Besides the greed factor; these bubbles have been created to mask the inherent weakness in western economies for the past 25-30 years, particularly in the US and UK. When you have a system in which the vast majority of the population-60-70%- have not had an increase in their wages for many years, leads to disastrous effects on our societies.
The fact that comments about the current financial/housing crisis throughout the msm and blogosphere ignores the underlying human and economical problems tells me we can not avoid a meltdown which may be different from the great depression but nonetheless, the consequences will be widespread and painful. Anotherwards, 'NO ONE GETS OUT OF THIS WITHOUT PAIN'
This is THE key point here. It's the single most relevant way to gut-punch the wave of sleazy, self-serving con-artist crap about reform.
There is no lack of money in the system - even if a fair chunk of it is fictitious, there's enough to still have real value.
But beyond the Anglo Disease we have Anglo Disease squared - another textbook example of explosive economic self-immolation, which seems to be the inevitable and predictable outcome of the 'reform' these snake-oiled chuckleheads are touting as a cure-all.
Constraining upstream cash supply so it stops circulating among the peasants doesn't just bankrupt the peasants - it bankrupts everyone upstream too.

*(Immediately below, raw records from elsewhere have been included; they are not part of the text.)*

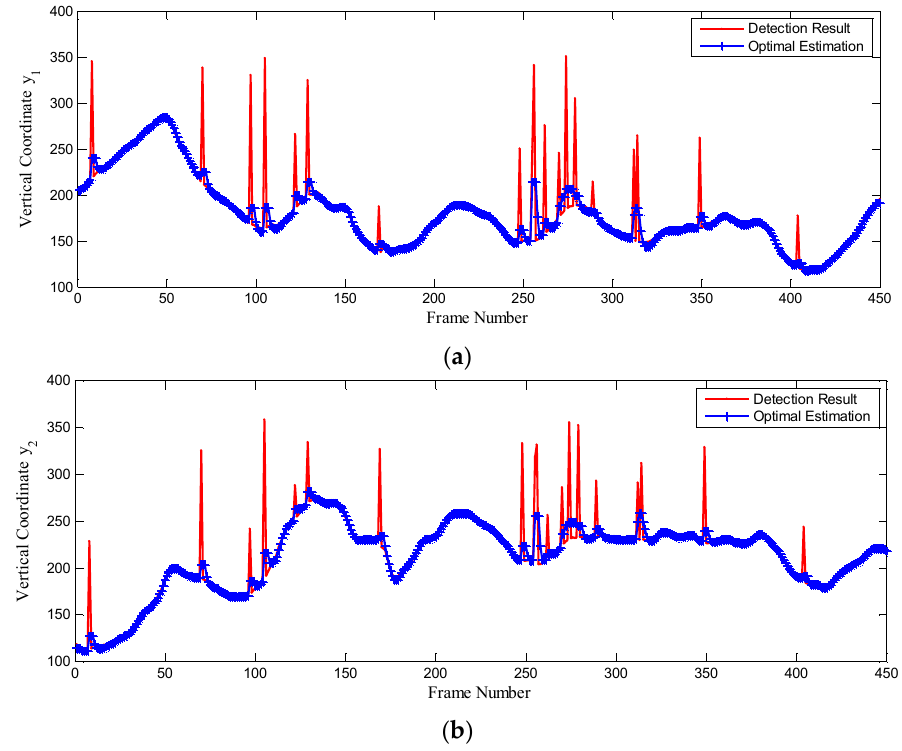
Figure 13. The SSL state comparison of detection results and state estimation by CKF. ( a ) are detection results and state estimation of vertical coordinate y 1 ; ( b ) are detection results and state estimation of vertical coordinate y 2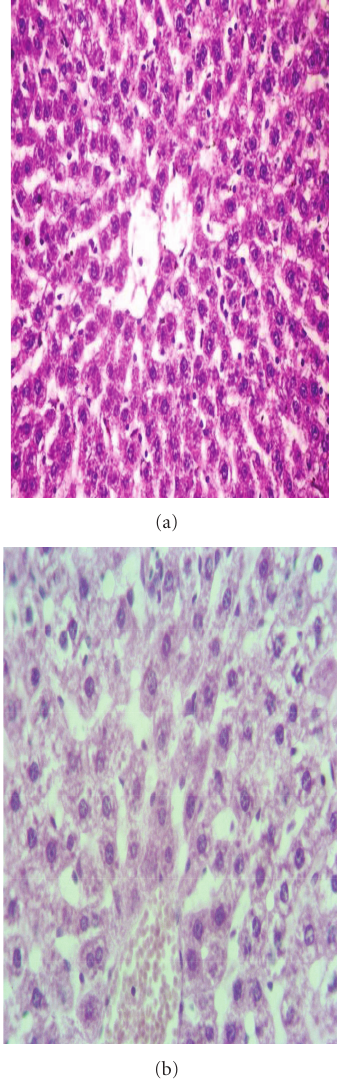
Figure 2: Sections in liver of rats treated with C. senna extract (b) at dose level of 500 mg/kg after 21 days of treatment relative to control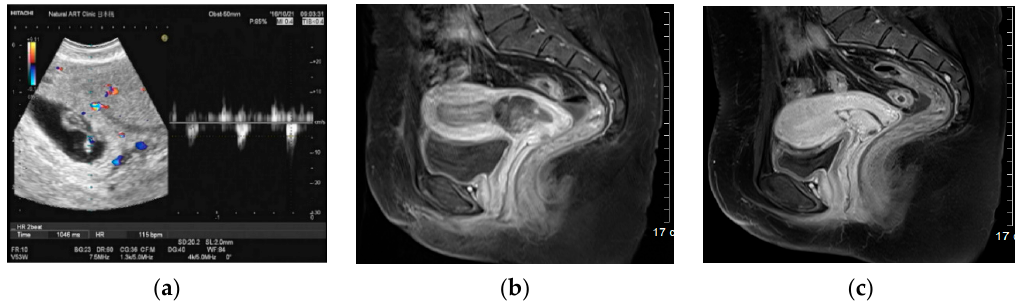
Figure 2. Transvaginal ultrasound Doppler image and pelvic MRI scan of cesarean section scar pregnancy with positive fetal heartbeat. ( a ) Transvaginal ultrasound Doppler image demonstrating FHB-positive CSSP. ( b ) Axial sections of pelvic MRI before the injection; initial serum β-hCG level was 43,596 mIU/mL and that at 2 h after the AE injection was 32,161 mIU/mL, demonstrating a reduction rate of 26.2%. ( c ) Axial sections of pelvic MRI on day 25 of the injection. Serum β-hCG level was 6.8 mIU/mL (on day 38, the level decreased to < 1.0 mIU/mL).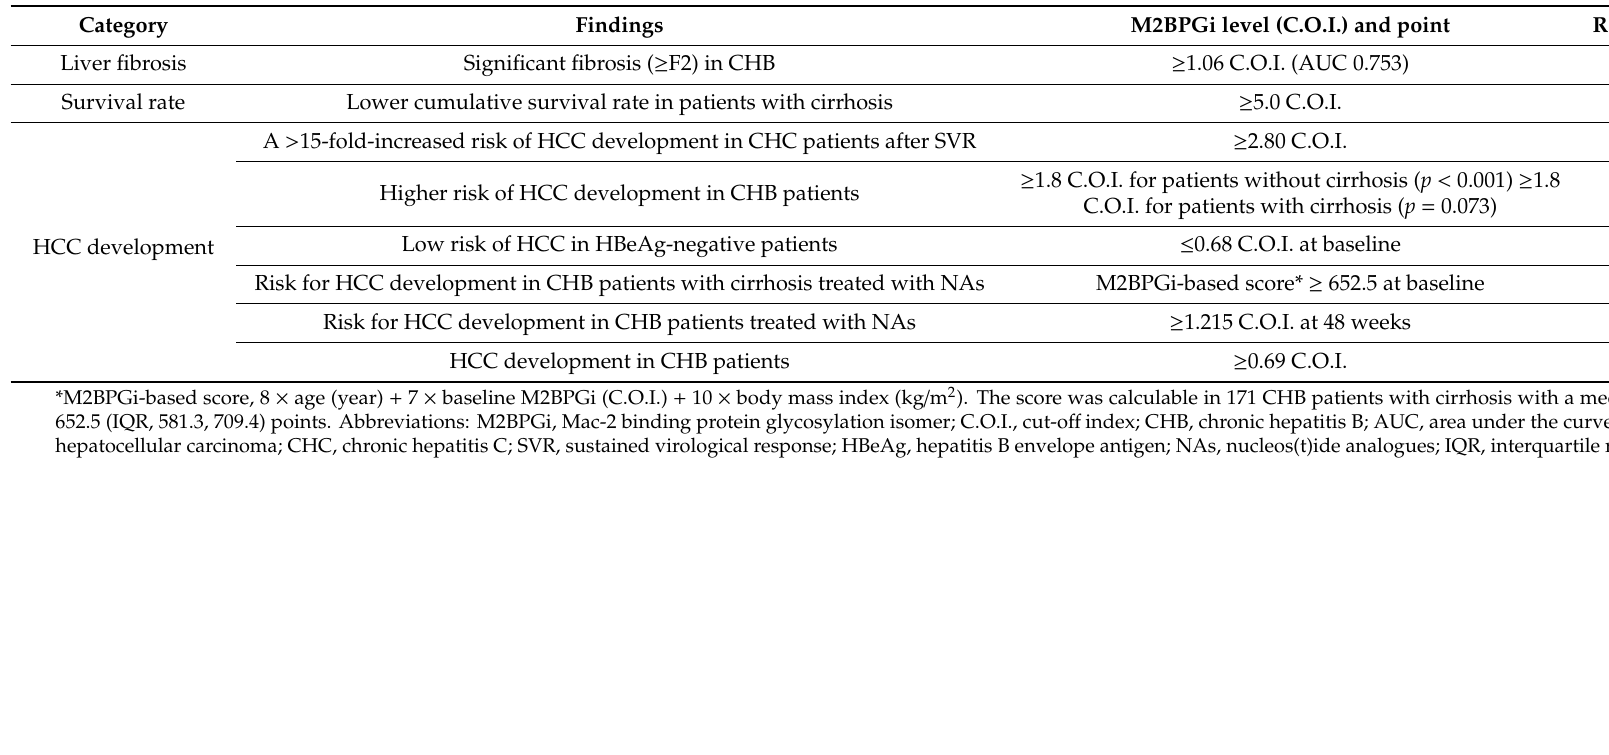
Table 2. Clinical applications of M2BPGi in patients with chronic liver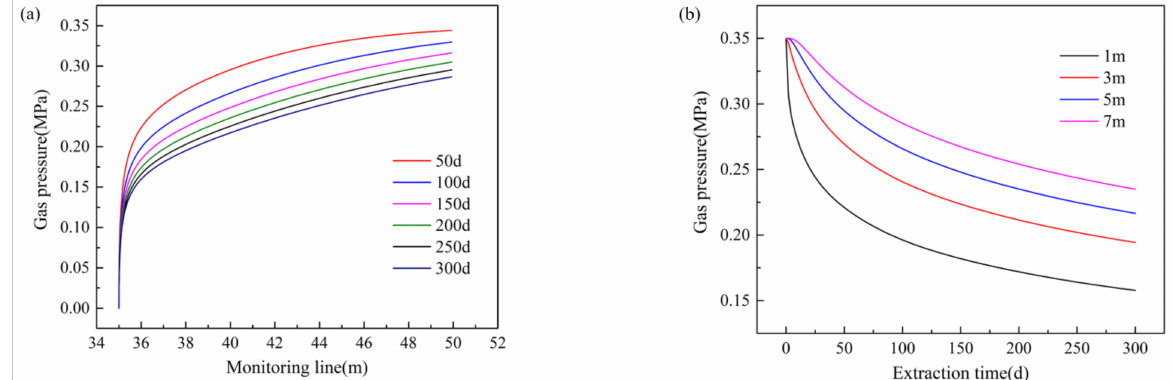
Figure 15. Monitoring data of gas pressure of monitoring line and monitoring points. ( a ) Variation law of gas pressure with monitoring line at different drainage times. ( b ) Variation of gas pressure with time at different distances from borehole.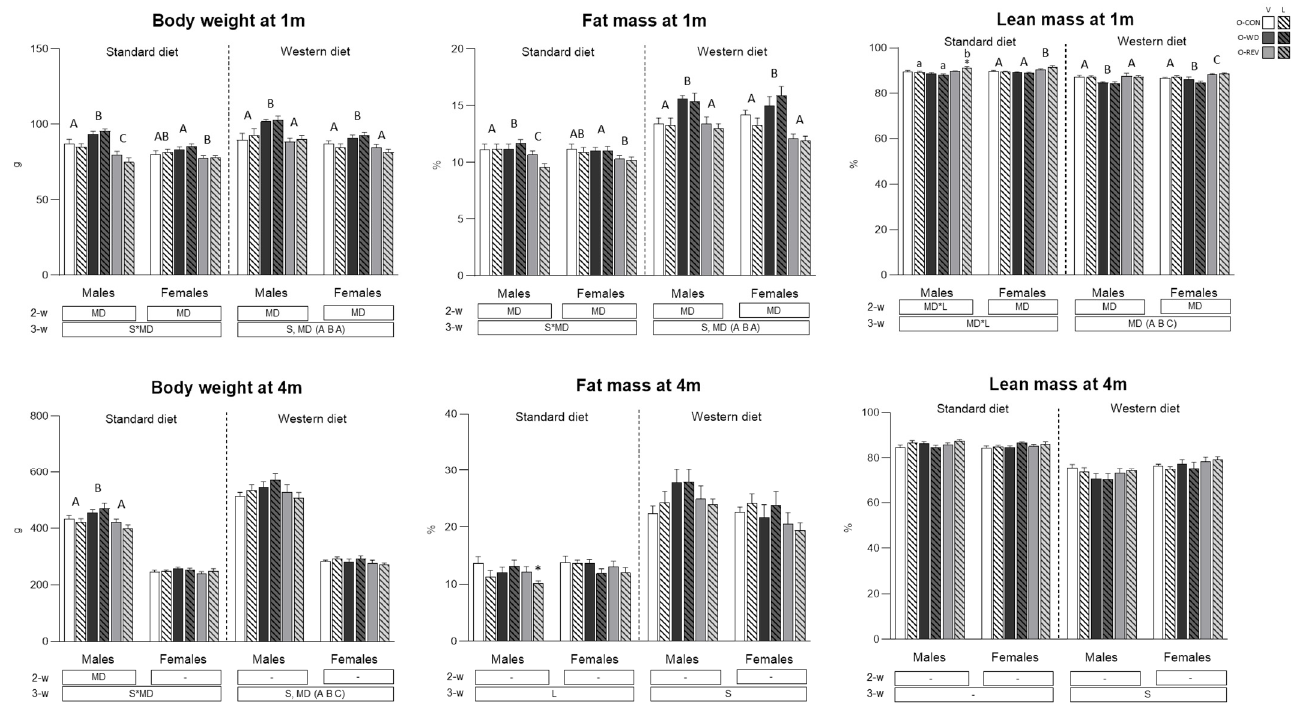
Figure 2. Body weight and composition (fat and lean mass percentage) of O-CON, O-WD and O-REV male and female animals treated with vehicle or leptin during suckling and fed SD or WD from weaning, at one and four months of age. Data are mean ± SEM ( n = 8–12). Statistics: After data separation depending on post-weaning diet, three-way ANOVA was performed to analyze the effect of sex, maternal diet and/or leptin treatment. In each sex, two-way ANOVA was performed to analyze the effect of leptin treatment and/or maternal diet. When an interactive effect was found, one-way ANOVA was performed to analyze the effect of maternal diet in each treatment. Single comparisons between leptin versus vehicle-treated rats of all experimental groups were carried out using Mann-Whitney U test. Symbols: sex (S), maternal diet (MD), leptin treatment (L); A ≠ B ≠ C ( p < 0.05, LSD post-hoc, two-way ANOVA); a ≠ b ( p < 0.05, LSD post-hoc, one-way ANOVA); *, different from their vehicle-treated equal ( p < 0.05, Mann-Whitney U test). Abbreviations: offspring of CON-dams (O-CON), offspring of WD-dams (O-WD), offspring of REV-dams (O-REV), vehicle (V), leptin (L).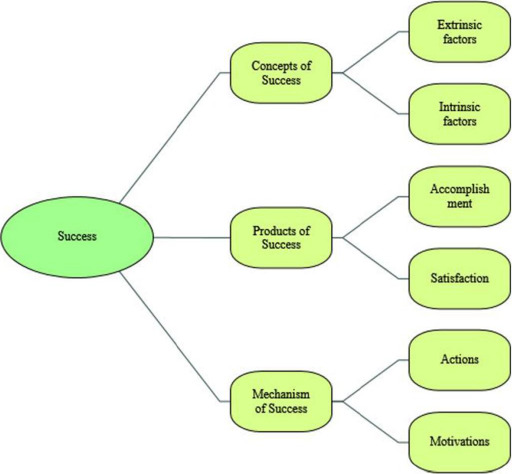
Thematic Analysis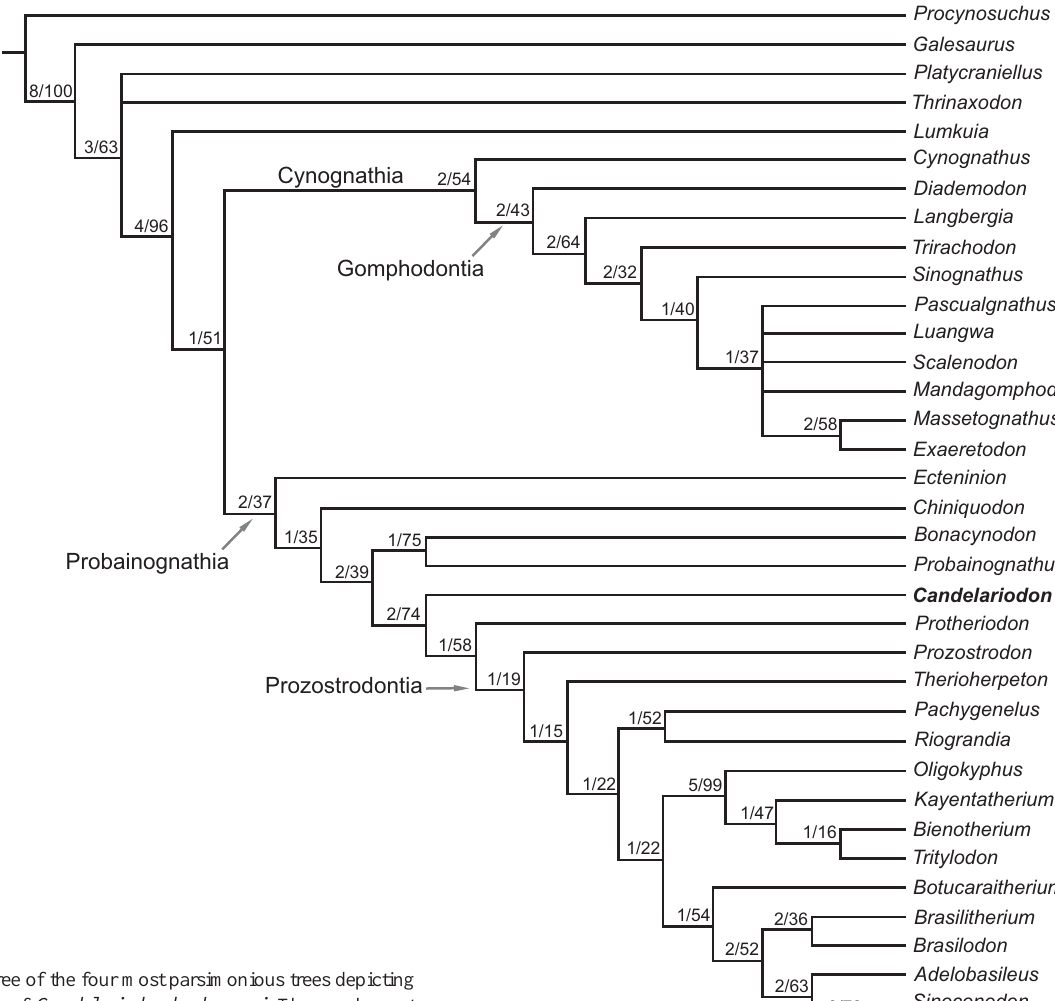
Fig. 7. Strict consensus tree of the four most parsimonious trees depicting the phylogenetic position of Candelariodon barberenai . The numbers at nodes indicate Bremer support and bootstrap values,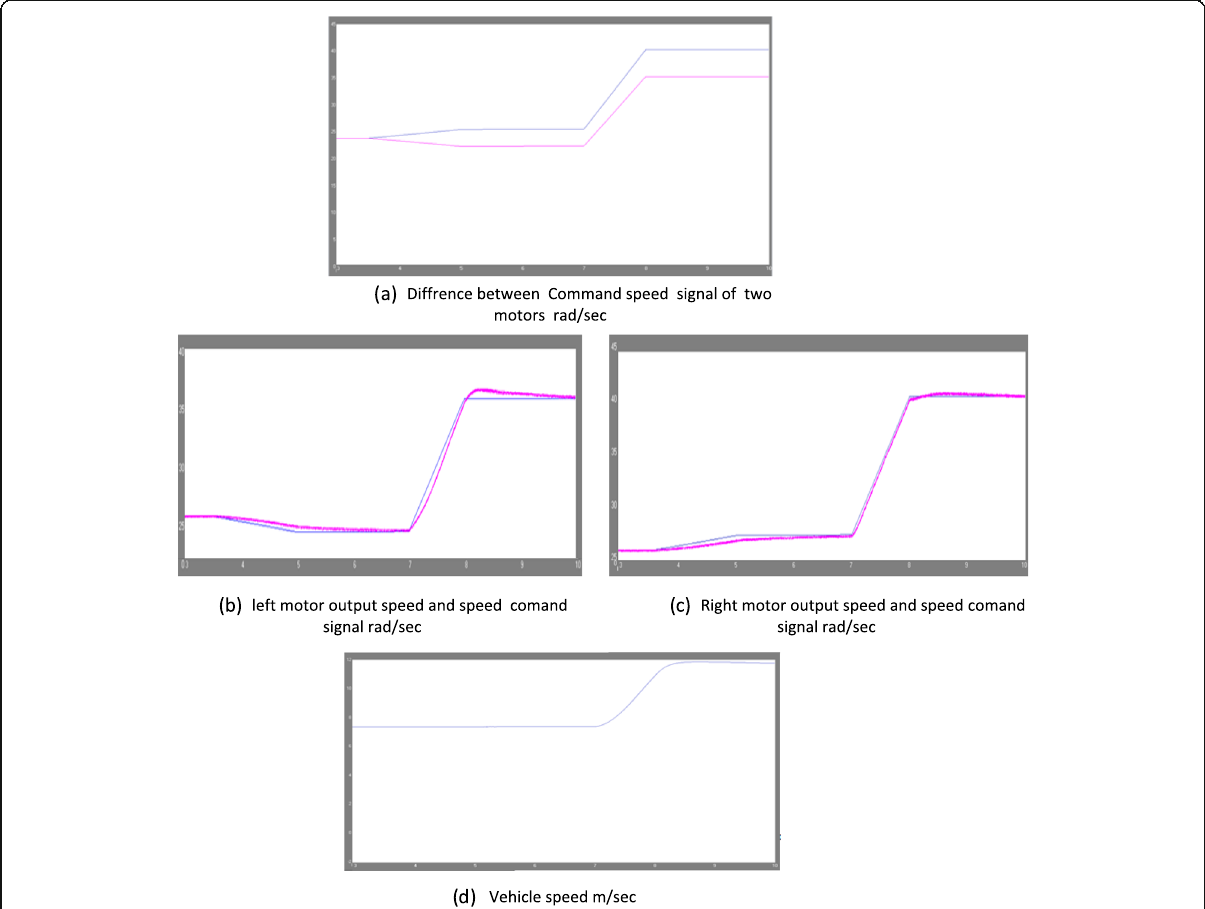
Fig. 10 a Difference between command speed signal of two motors (rad/s). b Left motor output speed and speed command signal (rad/s). c Right motor output speed and speed command signal (rad/s). d Vehicle speed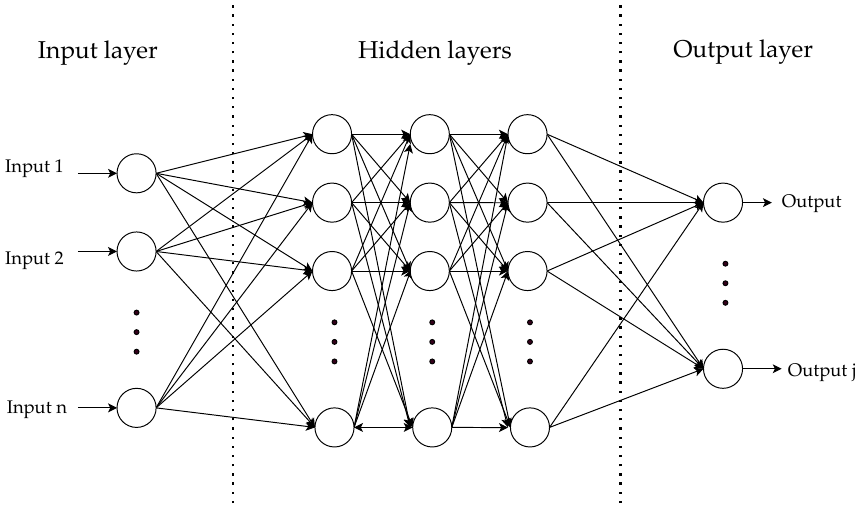
Figure A1. Architecture of an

So semi-socialised income distribution, currency stability, long-term investment and regulations that prevent insane lending and even more insane speculation are the only reliable solutions. They may not be as exciting and hungry as a quarter-by-quarter free-for-all, and a tiny minority of not very interesting people will have to give up their private jets.
But by god, they actually work as good solid economic principles, and are somuch less likely to trash the place than anything we've had since WWII.